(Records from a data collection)
────

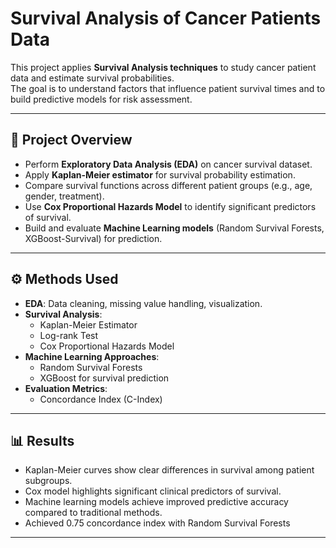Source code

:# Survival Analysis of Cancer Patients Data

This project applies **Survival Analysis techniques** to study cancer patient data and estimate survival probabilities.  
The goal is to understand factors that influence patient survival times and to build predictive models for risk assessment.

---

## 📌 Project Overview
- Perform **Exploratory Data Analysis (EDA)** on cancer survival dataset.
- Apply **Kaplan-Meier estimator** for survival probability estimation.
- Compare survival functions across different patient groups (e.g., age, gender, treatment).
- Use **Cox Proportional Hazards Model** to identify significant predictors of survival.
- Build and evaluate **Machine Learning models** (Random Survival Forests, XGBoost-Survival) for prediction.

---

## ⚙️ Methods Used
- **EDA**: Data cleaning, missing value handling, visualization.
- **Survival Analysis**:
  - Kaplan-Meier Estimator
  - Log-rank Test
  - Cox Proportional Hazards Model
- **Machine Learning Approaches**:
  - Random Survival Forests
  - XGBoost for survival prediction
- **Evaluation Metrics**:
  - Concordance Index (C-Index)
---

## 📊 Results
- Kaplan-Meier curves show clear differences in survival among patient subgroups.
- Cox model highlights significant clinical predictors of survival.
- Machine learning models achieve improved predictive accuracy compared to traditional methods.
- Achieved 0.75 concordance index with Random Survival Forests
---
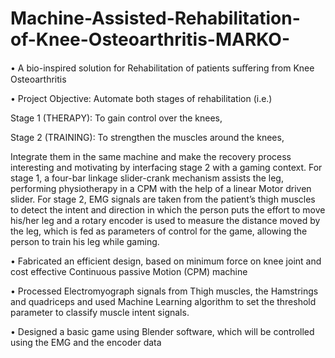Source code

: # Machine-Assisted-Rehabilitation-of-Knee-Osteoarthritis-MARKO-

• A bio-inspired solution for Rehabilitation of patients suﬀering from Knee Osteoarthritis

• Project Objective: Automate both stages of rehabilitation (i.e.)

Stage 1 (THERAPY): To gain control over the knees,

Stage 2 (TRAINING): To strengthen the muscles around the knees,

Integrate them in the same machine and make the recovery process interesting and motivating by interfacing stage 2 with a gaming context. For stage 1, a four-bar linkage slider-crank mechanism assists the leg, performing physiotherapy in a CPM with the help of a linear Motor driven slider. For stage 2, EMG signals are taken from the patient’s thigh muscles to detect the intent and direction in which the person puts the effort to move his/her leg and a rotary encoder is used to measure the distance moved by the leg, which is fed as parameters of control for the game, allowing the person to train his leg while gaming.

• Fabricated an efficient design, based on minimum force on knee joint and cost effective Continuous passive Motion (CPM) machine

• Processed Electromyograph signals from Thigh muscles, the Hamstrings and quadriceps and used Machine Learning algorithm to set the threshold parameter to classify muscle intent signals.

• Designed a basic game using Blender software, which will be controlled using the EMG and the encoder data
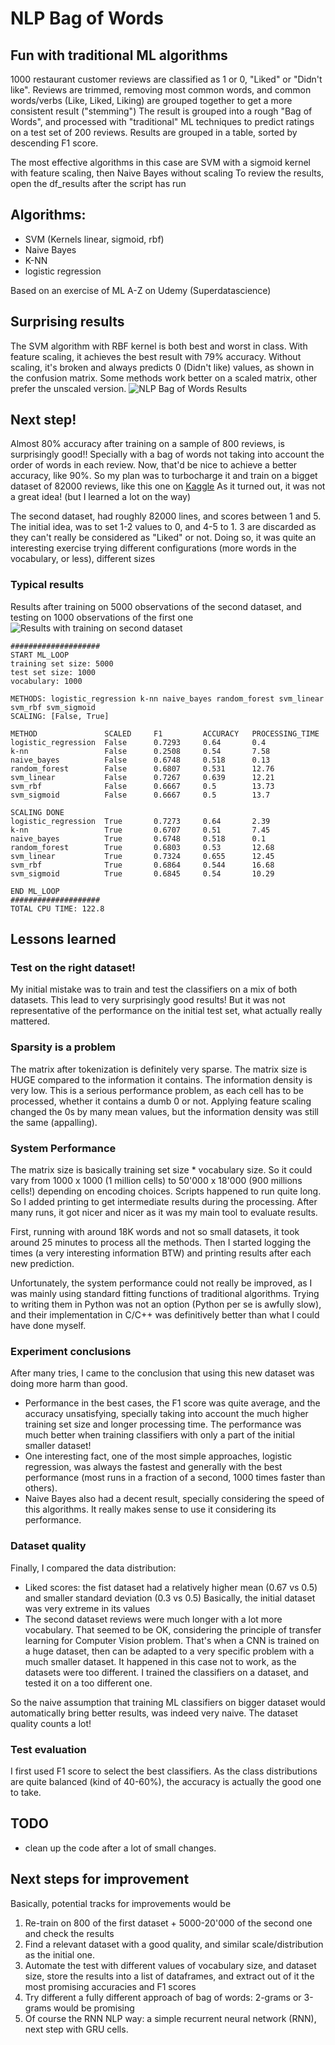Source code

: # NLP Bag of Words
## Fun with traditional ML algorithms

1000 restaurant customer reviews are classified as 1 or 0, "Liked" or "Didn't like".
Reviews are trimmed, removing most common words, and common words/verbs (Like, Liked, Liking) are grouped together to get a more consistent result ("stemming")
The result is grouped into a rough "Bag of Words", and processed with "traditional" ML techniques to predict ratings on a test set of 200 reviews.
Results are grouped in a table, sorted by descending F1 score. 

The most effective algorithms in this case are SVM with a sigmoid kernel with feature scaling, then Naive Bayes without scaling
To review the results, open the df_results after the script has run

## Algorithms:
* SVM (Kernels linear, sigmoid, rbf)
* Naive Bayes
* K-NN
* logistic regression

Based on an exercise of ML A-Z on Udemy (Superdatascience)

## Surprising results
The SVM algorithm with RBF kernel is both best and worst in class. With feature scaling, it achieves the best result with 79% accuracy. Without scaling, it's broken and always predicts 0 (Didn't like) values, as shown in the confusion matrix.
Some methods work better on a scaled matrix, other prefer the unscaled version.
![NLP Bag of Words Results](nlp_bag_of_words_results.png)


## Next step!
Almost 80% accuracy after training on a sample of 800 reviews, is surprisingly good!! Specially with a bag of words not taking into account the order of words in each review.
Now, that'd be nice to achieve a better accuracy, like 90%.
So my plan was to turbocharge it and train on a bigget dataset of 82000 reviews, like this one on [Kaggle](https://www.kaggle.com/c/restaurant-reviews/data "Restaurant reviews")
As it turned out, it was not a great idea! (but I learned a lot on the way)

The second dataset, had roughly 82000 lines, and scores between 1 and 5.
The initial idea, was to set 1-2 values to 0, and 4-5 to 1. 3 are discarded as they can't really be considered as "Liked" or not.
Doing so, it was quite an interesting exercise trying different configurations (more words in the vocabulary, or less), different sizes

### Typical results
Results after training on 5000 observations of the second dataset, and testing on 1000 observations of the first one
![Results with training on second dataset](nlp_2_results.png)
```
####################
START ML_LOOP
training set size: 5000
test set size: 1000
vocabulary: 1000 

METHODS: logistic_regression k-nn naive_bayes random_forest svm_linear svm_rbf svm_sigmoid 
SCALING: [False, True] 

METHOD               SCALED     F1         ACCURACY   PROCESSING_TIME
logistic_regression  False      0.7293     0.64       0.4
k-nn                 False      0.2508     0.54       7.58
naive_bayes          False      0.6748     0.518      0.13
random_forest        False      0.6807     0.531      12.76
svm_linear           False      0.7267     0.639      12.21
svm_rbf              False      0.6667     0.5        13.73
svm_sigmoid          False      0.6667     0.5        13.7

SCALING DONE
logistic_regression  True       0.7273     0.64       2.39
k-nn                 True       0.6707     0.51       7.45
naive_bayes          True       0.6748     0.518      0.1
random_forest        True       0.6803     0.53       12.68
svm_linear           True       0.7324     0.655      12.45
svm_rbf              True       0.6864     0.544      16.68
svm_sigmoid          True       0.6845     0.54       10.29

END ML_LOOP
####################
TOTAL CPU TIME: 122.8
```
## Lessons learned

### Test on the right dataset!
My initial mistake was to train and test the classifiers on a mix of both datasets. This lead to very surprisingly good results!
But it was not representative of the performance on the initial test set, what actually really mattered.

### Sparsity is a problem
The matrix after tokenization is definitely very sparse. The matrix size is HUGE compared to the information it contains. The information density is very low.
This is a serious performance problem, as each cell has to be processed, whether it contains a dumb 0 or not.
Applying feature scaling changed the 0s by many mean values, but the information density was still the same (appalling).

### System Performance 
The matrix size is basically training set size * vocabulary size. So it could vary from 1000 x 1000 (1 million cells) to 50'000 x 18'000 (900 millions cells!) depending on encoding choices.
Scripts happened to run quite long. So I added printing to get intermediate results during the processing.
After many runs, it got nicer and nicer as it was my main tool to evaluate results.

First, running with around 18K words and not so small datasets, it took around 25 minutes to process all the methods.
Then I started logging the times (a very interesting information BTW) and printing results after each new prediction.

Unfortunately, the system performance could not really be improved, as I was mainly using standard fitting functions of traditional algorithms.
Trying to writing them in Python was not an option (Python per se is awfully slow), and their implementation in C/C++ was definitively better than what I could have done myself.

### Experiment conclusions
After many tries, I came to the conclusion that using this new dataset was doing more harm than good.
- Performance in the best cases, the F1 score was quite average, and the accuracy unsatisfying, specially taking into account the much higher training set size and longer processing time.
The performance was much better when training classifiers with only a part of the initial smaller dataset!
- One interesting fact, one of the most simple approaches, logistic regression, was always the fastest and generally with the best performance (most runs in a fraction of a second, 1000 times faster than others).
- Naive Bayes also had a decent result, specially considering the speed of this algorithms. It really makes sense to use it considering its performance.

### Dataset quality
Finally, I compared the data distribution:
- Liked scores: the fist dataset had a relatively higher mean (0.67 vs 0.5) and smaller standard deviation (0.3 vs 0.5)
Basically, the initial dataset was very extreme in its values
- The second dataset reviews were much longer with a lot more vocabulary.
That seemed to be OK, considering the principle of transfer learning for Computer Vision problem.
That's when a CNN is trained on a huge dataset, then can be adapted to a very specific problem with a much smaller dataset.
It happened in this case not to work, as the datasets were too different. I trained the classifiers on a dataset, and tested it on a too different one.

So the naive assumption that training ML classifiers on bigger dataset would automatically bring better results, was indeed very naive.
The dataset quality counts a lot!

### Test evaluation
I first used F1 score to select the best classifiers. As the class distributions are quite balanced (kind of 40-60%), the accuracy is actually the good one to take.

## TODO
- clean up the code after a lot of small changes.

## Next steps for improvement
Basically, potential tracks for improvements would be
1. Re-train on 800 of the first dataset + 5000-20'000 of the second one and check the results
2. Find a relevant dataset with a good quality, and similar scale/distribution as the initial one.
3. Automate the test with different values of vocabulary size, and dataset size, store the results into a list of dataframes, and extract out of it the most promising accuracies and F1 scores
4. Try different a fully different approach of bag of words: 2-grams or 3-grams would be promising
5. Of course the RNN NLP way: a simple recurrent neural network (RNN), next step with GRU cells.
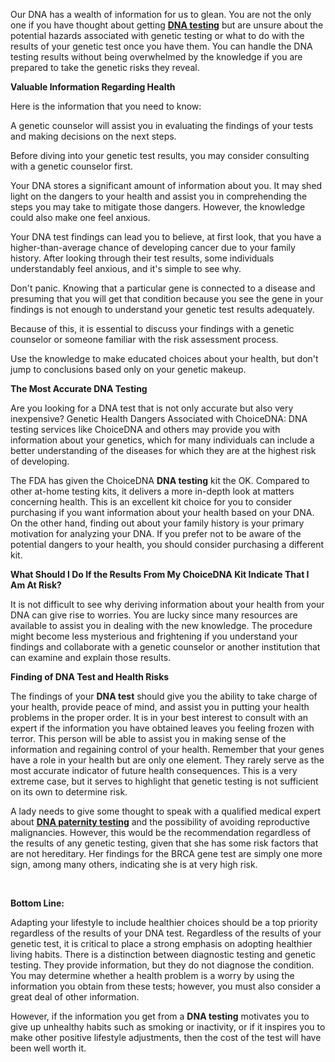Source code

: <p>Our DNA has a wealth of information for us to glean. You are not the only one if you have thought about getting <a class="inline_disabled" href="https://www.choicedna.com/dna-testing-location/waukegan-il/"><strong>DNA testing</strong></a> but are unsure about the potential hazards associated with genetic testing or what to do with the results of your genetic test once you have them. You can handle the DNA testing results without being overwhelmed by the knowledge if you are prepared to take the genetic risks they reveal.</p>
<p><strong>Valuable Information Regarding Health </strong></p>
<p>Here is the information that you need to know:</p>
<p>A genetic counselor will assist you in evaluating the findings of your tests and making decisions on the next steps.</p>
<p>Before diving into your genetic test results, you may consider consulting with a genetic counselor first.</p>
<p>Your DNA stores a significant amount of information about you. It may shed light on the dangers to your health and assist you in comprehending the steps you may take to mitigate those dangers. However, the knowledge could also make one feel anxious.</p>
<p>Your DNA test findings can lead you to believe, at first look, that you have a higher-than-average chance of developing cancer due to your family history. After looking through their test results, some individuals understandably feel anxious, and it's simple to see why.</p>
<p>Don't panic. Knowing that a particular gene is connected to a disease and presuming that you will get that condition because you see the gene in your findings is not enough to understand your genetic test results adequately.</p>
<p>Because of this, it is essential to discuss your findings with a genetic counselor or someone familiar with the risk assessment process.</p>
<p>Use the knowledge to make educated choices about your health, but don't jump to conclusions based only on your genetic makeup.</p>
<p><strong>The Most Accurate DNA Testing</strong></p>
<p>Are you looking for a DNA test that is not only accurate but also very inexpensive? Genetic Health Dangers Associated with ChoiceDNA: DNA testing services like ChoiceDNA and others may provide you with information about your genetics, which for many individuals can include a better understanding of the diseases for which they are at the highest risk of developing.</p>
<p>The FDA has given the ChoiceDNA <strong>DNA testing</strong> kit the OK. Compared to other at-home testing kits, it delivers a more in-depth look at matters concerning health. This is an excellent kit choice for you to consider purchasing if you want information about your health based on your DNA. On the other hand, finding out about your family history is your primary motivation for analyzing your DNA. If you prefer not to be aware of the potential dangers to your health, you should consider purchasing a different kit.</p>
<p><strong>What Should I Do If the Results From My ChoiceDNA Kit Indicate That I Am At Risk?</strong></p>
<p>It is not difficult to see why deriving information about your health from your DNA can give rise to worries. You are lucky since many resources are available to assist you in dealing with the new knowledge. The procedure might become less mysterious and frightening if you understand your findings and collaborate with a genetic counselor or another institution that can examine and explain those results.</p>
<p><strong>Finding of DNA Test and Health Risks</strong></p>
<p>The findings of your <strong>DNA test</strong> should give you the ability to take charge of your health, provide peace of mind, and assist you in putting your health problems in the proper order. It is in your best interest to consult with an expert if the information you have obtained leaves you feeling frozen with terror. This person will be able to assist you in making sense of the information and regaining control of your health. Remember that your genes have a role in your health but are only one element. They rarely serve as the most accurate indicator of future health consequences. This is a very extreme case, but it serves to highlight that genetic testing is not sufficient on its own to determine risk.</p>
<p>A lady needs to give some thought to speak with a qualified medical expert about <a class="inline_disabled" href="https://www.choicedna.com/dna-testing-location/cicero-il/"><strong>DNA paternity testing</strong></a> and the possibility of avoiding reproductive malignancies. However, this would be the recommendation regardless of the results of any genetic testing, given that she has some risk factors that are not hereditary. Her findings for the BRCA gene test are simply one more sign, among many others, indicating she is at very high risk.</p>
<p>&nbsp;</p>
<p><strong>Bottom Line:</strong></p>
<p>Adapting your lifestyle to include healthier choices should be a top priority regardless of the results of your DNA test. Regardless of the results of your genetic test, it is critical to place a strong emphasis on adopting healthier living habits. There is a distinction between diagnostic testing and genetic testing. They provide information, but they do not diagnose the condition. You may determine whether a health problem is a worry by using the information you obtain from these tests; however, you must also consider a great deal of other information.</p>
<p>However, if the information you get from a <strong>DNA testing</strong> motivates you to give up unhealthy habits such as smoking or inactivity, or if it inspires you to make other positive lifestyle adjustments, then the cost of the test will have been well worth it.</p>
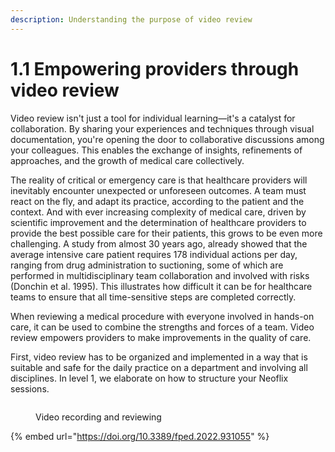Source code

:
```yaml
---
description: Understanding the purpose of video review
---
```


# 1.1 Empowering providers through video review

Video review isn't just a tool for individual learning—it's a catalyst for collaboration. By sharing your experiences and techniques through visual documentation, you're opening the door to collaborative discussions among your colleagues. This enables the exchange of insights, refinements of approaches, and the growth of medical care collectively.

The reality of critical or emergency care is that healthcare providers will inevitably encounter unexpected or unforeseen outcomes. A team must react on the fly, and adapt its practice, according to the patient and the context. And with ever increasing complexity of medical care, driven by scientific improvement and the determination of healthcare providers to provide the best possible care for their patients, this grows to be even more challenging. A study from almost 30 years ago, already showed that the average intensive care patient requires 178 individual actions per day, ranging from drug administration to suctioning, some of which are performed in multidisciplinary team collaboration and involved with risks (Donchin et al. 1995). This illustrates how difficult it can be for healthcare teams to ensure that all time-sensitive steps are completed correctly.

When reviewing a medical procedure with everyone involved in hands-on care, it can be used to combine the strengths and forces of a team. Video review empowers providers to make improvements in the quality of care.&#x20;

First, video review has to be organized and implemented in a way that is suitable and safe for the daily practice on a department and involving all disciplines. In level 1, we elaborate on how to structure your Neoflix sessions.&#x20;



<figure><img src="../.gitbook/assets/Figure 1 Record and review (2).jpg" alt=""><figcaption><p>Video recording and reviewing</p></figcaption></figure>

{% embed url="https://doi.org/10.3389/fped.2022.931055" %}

────

PROBLEM DETAILS
All that is wanted is a faithful reproduction of the line above with "Scripts happened to", the line with "The performance was", and every line in between.

YOUR RESPONSE
Scripts happened to run quite long. So I added printing to get intermediate results during the processing.
After many runs, it got nicer and nicer as it was my main tool to evaluate results.

First, running with around 18K words and not so small datasets, it took around 25 minutes to process all the methods.
Then I started logging the times (a very interesting information BTW) and printing results after each new prediction.

Unfortunately, the system performance could not really be improved, as I was mainly using standard fitting functions of traditional algorithms.
Trying to writing them in Python was not an option (Python per se is awfully slow), and their implementation in C/C++ was definitively better than what I could have done myself.

### Experiment conclusions
After many tries, I came to the conclusion that using this new dataset was doing more harm than good.
- Performance in the best cases, the F1 score was quite average, and the accuracy unsatisfying, specially taking into account the much higher training set size and longer processing time.
The performance was much better when training classifiers with only a part of the initial smaller dataset!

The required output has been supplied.